■ **WHAT YOU HAVE TO DO**
Please quote exactly the lines below from the line containing "175 75 196 71" to the line containing "179 148 203", both lines included, and nothing else.

■ **DATASET CONTENT**
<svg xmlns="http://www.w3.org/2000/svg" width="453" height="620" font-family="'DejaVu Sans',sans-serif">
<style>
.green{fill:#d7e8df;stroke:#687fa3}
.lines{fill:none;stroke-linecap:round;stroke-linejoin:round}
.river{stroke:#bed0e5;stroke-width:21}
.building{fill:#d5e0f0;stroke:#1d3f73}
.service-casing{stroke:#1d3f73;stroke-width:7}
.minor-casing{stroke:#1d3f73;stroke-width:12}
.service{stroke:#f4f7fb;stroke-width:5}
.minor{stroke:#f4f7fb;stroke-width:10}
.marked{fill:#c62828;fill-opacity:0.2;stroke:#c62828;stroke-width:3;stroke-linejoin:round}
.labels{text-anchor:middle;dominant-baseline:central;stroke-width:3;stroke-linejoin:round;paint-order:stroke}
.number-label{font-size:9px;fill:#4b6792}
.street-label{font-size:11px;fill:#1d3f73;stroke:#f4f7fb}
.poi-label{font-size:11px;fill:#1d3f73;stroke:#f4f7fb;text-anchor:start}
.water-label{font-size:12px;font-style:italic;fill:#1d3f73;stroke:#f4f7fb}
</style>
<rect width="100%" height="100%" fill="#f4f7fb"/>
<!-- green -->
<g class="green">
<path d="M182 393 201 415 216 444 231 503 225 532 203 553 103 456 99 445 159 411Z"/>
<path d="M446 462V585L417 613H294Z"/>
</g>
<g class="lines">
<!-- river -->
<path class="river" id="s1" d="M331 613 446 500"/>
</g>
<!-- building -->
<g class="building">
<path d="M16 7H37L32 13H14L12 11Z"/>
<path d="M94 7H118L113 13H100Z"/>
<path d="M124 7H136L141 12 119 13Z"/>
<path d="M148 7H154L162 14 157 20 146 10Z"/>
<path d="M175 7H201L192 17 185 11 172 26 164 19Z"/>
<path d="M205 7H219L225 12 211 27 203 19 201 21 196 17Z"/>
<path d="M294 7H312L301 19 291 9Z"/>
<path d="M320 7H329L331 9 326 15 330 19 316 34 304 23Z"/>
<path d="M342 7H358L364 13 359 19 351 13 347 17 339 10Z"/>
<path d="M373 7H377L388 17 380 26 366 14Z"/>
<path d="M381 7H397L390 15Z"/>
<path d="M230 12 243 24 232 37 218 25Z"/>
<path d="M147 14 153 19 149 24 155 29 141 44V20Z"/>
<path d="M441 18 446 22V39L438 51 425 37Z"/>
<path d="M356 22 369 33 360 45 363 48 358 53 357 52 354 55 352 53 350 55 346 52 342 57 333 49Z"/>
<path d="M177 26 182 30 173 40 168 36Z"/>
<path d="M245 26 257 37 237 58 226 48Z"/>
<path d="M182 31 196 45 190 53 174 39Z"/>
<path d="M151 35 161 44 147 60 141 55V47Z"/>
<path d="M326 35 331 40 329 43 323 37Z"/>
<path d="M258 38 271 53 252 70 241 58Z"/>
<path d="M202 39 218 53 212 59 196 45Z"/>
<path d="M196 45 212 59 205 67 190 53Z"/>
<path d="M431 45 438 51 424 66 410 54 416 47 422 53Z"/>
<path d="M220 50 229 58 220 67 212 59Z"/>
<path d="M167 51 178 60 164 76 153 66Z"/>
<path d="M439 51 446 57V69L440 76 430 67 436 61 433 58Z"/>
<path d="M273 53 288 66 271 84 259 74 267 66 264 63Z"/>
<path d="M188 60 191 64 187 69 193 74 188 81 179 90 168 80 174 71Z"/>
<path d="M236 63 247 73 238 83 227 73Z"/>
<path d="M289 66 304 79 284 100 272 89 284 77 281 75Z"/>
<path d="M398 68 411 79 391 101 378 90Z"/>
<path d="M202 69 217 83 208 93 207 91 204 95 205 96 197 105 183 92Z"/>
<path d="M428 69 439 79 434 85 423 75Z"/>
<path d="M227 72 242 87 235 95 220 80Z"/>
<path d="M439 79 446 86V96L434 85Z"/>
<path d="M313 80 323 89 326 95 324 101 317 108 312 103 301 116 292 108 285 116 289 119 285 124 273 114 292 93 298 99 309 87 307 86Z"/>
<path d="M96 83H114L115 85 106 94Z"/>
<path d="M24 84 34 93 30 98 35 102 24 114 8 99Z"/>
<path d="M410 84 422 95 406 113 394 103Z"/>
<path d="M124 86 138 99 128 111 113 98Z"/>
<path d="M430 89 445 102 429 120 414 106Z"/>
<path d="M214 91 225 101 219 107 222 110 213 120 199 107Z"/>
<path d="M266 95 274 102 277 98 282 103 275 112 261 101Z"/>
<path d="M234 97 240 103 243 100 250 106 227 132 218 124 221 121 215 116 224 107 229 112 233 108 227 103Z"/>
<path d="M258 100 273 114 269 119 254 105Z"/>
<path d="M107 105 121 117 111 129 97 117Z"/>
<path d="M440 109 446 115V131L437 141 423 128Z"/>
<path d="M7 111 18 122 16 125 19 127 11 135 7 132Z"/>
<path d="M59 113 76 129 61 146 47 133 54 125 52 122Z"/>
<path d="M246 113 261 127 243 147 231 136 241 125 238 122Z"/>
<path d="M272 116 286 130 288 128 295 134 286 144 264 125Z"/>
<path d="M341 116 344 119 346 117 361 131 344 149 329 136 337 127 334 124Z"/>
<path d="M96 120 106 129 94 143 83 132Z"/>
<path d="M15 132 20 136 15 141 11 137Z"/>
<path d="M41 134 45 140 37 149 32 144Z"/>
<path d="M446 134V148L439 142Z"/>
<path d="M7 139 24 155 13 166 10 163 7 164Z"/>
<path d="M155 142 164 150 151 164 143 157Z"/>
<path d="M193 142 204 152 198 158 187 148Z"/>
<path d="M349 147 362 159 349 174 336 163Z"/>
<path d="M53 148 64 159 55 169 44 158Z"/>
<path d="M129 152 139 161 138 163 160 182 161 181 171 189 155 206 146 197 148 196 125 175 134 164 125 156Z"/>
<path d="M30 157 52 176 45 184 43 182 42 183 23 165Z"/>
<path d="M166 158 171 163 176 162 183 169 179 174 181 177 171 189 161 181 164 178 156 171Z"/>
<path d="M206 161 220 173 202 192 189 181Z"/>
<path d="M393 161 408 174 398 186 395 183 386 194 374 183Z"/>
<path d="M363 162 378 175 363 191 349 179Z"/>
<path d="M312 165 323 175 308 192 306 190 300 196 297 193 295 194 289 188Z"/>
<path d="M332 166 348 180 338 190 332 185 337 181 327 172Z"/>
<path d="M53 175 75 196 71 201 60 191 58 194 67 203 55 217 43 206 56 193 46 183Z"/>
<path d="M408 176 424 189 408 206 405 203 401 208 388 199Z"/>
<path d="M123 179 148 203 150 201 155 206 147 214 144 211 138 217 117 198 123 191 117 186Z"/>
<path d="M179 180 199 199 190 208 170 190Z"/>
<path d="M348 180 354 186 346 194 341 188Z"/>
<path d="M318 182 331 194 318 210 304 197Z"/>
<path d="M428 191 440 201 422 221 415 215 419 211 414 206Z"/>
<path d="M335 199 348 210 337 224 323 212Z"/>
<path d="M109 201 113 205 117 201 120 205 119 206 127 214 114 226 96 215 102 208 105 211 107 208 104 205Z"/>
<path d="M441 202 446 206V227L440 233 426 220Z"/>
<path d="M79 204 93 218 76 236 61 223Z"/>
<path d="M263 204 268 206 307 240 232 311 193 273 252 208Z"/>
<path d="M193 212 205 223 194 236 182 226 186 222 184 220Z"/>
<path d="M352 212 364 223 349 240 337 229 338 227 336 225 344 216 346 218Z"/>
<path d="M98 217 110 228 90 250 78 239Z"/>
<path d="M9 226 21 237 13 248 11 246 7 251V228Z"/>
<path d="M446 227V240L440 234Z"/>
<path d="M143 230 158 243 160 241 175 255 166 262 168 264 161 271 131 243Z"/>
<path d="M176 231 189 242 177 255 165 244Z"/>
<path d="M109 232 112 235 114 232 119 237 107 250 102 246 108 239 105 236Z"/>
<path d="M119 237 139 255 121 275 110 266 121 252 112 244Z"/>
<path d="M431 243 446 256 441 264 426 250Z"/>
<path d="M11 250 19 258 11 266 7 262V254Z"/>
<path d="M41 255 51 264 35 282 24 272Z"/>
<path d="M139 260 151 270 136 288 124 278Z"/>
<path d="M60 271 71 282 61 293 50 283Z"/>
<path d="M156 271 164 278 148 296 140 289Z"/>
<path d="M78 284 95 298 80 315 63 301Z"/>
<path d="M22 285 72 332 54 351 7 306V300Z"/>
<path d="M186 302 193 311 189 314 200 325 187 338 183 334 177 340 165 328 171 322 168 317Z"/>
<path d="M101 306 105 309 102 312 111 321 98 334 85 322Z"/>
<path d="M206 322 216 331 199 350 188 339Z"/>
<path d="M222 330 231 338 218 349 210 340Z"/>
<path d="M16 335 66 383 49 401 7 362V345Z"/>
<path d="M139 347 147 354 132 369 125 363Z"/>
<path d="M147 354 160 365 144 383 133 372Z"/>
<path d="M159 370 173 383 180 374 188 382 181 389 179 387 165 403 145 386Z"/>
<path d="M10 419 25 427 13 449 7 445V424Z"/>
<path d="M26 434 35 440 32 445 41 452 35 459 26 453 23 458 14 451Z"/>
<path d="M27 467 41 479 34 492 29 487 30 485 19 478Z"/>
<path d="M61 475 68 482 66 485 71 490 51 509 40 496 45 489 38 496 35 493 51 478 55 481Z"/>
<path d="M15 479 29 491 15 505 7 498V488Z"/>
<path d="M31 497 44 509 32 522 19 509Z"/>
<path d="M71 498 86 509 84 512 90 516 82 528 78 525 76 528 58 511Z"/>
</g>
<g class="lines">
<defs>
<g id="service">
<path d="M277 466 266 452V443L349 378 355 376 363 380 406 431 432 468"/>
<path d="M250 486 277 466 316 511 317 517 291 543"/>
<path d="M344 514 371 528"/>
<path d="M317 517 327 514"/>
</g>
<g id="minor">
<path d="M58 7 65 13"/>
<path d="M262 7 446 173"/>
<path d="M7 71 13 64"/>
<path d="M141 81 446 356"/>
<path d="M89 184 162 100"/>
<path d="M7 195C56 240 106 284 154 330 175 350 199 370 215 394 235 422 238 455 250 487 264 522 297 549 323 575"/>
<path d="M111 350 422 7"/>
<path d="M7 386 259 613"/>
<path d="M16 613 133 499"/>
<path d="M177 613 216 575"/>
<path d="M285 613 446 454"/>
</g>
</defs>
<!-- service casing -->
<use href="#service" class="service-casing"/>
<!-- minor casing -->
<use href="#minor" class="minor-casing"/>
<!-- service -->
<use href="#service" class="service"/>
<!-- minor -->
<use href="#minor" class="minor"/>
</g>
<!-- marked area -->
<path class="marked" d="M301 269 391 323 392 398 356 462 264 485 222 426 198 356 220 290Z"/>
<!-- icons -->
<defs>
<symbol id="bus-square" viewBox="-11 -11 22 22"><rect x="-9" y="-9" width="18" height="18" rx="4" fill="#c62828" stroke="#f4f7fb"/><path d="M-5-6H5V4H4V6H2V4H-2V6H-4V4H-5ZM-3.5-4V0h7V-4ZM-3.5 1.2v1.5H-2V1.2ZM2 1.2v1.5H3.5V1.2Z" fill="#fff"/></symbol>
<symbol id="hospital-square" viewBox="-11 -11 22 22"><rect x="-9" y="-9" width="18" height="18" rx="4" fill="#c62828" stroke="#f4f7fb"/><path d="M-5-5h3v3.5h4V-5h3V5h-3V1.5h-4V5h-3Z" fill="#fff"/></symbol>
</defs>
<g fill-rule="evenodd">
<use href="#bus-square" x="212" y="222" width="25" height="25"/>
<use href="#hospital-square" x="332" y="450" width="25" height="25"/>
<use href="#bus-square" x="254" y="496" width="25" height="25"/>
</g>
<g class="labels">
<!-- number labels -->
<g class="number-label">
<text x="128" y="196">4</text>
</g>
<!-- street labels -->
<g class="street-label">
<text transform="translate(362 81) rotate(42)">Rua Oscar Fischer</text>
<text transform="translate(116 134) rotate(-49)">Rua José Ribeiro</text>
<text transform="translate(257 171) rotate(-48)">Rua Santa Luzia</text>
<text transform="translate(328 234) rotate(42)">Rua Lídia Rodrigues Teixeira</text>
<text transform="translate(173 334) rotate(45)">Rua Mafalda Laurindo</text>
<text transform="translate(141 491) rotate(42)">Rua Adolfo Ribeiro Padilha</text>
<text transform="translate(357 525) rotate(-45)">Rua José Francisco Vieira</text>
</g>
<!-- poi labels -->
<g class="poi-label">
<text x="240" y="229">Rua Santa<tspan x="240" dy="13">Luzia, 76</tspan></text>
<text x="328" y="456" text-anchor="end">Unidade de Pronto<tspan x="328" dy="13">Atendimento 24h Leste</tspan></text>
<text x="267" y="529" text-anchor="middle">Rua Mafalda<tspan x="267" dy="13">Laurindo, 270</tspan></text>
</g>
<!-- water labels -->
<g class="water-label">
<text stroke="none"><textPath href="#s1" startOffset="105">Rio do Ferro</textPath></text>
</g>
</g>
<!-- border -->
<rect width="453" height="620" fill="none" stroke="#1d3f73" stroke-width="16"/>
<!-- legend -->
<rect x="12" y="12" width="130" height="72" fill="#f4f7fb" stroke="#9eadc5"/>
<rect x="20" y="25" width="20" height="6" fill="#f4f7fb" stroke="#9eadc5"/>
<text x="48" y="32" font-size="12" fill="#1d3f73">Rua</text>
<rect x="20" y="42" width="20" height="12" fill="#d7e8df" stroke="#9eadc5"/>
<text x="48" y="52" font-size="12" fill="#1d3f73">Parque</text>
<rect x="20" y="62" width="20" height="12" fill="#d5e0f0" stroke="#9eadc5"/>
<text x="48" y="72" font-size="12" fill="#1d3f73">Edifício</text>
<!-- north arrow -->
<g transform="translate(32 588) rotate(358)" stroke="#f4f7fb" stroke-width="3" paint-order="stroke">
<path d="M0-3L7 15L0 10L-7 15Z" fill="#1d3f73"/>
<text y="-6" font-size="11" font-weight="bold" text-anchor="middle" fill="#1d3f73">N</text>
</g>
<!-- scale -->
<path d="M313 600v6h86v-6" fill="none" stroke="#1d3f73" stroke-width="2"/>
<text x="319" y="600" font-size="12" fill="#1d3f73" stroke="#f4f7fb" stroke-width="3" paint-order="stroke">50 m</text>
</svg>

■ **SOLUTION TO THIS PROBLEM**
<path d="M53 175 75 196 71 201 60 191 58 194 67 203 55 217 43 206 56 193 46 183Z"/>
<path d="M408 176 424 189 408 206 405 203 401 208 388 199Z"/>
<path d="M123 179 148 203 150 201 155 206 147 214 144 211 138 217 117 198 123 191 117 186Z"/>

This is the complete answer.